Ultimately, underlying anxiety & obsessive behaviours, combined with a desire to achieve complete perfection in my life & appearance, led me to a difficult period of depression & restrictive eating. I completely lost myself in that time, & for a while I wasn’t sure if I would ever get back to who I was before. I stayed in bed much of the time, had very little energy, & isolated myself from my friends. I was totally consumed by what was going on inside my head, so much so that I had very little capacity to think about other people, or my university work. It’s only recently that I’ve realised quite how much I withdrew during these few months, & there are many of my close friends that I am now having to reconnect with.

 

And all of this, ten years of anxiety & paranoia, & a recent moment of crisis, I feel could have been avoided. I wouldn’t change what I’ve been through, because it has certainly taught me a lot about myself & how to manage life’s lower points, but I think it’s frustrating that I had to fall so hard in order to come back up. This sounds cliched, but I think it’s a shame that I had to experience such mental difficulties in order to feel loved & accepted.
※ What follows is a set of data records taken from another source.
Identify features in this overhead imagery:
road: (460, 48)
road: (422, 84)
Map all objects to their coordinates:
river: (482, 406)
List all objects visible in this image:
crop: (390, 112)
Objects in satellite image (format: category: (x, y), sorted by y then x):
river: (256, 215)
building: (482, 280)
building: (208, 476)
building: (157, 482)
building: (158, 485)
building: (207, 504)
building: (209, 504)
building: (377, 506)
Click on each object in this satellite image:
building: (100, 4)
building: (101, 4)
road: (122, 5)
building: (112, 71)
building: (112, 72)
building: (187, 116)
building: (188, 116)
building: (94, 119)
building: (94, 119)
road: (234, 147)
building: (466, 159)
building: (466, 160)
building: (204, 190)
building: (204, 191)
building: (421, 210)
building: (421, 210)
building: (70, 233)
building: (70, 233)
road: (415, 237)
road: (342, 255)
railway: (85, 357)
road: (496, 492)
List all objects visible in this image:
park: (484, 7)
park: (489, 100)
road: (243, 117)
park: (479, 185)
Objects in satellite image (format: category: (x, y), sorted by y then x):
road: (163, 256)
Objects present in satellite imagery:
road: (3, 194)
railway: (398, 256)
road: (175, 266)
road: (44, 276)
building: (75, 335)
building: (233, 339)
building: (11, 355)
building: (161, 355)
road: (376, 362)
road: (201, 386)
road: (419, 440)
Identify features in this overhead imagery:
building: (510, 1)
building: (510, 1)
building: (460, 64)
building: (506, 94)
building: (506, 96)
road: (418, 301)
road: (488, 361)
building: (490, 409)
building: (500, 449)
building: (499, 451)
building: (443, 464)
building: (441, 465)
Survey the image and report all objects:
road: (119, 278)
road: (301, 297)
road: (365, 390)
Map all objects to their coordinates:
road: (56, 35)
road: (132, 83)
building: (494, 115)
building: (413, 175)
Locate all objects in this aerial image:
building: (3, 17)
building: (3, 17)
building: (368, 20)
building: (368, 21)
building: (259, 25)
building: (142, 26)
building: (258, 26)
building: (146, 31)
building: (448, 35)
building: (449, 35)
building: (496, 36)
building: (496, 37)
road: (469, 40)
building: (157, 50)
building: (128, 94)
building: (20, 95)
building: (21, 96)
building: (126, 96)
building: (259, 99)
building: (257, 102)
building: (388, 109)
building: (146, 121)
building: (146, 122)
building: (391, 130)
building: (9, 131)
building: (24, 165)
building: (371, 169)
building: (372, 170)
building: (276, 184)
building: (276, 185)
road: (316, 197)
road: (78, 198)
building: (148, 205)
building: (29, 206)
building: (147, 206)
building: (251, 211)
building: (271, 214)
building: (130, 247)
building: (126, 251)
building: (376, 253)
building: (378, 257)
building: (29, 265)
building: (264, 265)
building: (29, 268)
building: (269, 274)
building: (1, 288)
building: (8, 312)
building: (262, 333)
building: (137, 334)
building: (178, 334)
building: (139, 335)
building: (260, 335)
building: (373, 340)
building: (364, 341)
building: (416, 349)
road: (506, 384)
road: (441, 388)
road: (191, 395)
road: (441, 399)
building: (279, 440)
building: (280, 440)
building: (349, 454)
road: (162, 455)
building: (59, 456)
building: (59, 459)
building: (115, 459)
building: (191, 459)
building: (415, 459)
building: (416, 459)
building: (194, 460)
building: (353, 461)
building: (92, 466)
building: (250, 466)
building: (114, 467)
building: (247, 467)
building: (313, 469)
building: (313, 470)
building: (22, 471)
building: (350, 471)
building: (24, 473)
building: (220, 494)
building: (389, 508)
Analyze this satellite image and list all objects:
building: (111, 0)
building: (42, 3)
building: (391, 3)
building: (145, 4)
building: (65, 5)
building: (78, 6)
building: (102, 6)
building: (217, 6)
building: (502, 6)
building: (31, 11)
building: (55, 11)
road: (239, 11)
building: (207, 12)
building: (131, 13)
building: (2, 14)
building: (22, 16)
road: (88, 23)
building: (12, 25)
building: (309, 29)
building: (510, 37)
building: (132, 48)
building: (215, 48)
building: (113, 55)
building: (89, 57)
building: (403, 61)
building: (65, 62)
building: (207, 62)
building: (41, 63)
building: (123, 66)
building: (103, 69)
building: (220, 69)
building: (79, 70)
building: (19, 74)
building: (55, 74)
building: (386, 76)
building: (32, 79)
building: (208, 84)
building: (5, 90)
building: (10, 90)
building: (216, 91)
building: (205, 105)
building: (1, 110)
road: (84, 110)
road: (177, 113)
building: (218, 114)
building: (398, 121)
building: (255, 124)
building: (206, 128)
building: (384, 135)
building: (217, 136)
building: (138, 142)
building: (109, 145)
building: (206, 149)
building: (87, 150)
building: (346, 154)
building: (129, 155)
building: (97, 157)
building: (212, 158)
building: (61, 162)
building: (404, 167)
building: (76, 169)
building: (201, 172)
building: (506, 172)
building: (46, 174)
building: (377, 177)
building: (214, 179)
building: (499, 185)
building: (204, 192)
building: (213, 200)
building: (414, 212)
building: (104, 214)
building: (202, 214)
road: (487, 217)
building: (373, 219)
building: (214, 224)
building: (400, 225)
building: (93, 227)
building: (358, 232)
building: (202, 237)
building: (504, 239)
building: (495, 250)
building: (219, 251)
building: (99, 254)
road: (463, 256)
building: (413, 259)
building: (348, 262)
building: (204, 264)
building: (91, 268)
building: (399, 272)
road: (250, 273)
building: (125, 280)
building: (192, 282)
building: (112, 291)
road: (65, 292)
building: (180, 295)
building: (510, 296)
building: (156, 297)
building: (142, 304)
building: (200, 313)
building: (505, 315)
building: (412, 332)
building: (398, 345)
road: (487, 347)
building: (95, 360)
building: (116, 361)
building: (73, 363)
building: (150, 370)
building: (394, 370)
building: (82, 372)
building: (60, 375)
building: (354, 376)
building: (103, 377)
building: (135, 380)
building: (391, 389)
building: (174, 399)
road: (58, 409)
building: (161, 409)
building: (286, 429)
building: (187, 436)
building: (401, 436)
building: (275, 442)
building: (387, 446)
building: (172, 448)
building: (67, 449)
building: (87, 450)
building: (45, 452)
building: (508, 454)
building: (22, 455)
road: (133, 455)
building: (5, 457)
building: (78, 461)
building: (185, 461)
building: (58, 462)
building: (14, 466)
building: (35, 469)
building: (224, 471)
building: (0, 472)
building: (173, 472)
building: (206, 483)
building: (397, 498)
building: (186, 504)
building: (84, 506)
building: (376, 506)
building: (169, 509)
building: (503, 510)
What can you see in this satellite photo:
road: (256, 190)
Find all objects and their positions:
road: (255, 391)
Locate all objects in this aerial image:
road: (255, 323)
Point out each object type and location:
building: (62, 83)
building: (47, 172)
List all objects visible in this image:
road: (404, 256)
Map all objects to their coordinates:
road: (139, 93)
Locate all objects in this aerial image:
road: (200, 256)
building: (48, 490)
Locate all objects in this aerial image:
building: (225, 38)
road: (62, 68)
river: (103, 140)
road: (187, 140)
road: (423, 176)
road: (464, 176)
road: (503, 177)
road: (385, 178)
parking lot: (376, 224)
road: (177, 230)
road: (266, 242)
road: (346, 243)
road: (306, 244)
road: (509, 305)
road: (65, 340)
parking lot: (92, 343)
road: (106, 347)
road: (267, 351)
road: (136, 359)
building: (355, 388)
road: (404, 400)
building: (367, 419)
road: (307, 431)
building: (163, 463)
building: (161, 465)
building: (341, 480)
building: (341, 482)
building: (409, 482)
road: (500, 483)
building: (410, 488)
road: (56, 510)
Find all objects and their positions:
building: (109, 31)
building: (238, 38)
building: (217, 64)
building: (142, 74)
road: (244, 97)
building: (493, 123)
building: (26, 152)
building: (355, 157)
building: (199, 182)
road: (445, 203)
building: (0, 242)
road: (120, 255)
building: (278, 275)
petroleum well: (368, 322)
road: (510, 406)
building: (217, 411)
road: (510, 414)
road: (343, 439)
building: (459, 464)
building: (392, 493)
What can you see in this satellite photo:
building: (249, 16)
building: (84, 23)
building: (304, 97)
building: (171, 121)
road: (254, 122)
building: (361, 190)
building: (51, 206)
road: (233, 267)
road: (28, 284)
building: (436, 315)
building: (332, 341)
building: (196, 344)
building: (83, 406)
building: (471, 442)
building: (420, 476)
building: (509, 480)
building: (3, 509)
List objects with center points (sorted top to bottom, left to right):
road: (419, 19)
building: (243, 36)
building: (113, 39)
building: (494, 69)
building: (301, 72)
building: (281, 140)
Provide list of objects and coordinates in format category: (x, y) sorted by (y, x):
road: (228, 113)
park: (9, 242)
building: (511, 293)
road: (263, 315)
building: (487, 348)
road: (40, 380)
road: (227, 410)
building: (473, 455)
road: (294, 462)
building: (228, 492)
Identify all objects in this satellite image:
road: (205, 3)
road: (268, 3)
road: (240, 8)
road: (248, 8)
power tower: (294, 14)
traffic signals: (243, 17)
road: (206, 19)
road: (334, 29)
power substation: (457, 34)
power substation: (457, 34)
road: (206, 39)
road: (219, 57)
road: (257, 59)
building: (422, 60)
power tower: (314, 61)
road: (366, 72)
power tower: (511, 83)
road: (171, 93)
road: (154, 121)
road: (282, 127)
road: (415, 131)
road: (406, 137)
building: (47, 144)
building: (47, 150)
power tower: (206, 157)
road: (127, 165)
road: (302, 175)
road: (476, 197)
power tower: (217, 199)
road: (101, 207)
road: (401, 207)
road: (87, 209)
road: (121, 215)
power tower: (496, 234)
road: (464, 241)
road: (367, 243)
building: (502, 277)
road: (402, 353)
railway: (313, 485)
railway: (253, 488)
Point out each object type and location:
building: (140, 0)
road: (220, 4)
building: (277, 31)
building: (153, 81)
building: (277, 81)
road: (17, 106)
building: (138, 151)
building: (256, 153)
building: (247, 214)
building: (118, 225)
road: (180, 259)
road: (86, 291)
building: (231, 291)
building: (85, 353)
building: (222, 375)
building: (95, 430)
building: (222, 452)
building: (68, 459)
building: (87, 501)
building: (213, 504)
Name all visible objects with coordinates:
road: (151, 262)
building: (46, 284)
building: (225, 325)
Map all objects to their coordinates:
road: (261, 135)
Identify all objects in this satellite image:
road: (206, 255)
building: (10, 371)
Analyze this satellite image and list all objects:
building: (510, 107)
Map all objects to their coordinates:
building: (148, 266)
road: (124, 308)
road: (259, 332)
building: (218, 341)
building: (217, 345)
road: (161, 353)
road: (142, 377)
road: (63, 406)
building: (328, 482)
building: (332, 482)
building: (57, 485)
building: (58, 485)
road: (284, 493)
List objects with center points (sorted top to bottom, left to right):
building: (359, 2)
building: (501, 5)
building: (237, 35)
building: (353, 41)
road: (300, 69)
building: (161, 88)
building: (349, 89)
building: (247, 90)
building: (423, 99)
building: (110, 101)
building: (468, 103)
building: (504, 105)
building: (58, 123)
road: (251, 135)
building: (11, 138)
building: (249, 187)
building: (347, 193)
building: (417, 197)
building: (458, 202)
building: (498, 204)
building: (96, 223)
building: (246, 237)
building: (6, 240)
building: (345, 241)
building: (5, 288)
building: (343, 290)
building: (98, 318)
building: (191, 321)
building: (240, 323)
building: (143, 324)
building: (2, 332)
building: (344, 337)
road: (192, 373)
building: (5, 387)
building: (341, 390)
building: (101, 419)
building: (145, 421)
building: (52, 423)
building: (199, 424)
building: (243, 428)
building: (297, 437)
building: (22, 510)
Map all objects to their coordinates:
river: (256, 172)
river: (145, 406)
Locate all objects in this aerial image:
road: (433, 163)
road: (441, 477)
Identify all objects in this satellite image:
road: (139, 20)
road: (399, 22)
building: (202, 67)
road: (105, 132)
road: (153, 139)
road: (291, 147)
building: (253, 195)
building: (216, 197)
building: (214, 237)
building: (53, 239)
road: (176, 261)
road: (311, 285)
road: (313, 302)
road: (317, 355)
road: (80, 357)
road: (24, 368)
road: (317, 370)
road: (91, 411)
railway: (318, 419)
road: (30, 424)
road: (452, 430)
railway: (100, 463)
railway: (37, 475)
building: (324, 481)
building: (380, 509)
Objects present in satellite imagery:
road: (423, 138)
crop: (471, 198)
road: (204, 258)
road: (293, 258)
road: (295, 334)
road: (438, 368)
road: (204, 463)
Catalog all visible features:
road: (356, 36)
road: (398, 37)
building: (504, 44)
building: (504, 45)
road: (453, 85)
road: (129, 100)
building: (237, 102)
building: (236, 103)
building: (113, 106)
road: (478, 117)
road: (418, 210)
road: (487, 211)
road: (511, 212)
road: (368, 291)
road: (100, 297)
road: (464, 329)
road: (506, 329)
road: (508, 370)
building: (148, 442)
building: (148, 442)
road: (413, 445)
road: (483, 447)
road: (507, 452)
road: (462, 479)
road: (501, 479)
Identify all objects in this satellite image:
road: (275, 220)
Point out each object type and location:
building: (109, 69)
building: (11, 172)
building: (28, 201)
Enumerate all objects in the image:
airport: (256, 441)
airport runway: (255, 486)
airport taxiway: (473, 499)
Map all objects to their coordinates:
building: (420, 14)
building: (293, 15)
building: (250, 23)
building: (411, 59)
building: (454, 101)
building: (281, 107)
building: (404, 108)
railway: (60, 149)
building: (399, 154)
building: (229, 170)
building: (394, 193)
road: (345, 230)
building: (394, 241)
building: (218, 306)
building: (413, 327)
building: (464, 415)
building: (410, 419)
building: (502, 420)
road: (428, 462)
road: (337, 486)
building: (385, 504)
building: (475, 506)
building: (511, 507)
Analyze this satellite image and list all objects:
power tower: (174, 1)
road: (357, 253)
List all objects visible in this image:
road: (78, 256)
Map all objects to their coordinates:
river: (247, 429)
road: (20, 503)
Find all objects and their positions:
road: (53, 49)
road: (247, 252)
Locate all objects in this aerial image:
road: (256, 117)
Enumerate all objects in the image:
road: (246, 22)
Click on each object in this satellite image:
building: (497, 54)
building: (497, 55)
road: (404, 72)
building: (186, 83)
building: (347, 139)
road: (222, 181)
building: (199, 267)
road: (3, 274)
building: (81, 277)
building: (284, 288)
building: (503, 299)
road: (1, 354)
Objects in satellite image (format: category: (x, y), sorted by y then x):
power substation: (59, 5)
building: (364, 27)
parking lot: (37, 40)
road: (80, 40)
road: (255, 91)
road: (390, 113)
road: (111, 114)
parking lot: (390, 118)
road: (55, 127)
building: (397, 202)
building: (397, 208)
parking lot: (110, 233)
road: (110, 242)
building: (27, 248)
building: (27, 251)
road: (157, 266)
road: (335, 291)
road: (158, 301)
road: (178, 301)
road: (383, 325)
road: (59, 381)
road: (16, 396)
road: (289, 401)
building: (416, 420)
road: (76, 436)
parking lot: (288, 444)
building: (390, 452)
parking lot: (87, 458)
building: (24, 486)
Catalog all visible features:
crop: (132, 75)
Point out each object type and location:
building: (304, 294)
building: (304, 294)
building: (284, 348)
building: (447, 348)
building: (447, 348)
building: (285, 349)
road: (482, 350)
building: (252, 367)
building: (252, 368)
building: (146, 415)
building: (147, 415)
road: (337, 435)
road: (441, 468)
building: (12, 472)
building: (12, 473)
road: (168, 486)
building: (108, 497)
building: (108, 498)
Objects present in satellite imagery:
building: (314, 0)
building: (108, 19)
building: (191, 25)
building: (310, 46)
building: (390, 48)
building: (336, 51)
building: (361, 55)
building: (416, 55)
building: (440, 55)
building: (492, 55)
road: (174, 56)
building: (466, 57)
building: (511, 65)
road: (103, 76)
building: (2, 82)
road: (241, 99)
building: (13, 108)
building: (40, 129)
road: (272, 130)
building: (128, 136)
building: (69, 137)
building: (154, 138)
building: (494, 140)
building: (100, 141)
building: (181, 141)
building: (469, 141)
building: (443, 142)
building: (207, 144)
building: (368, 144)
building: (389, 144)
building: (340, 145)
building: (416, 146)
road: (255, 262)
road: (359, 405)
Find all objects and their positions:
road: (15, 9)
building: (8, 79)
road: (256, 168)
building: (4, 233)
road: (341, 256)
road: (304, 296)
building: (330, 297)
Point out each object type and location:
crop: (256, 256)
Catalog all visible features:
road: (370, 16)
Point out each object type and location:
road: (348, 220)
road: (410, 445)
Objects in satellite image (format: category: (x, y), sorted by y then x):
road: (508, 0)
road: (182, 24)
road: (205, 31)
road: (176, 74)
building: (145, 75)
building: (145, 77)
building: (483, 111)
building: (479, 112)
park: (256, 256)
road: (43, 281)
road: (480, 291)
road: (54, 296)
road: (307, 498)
I think this tells us a lot about how we are taught to think about ourselves, & how we are taught (or not taught, as the case may be) to manage life’s challenges.

 

To experience a mental health difficulty is normal, but it should be equally normal to nip it in the bud before it gets worse. I can trace my #SameHere🤙 journey right back to my very first panic attack, & part of me believes that had I received treatment much earlier, I wouldn’t have found myself in crisis much later.

 

As I’ve often read, you wouldn’t wait for every single bone in your body to break before treating a broken arm, so why wait for your mental health to reach crisis point before you intervene?”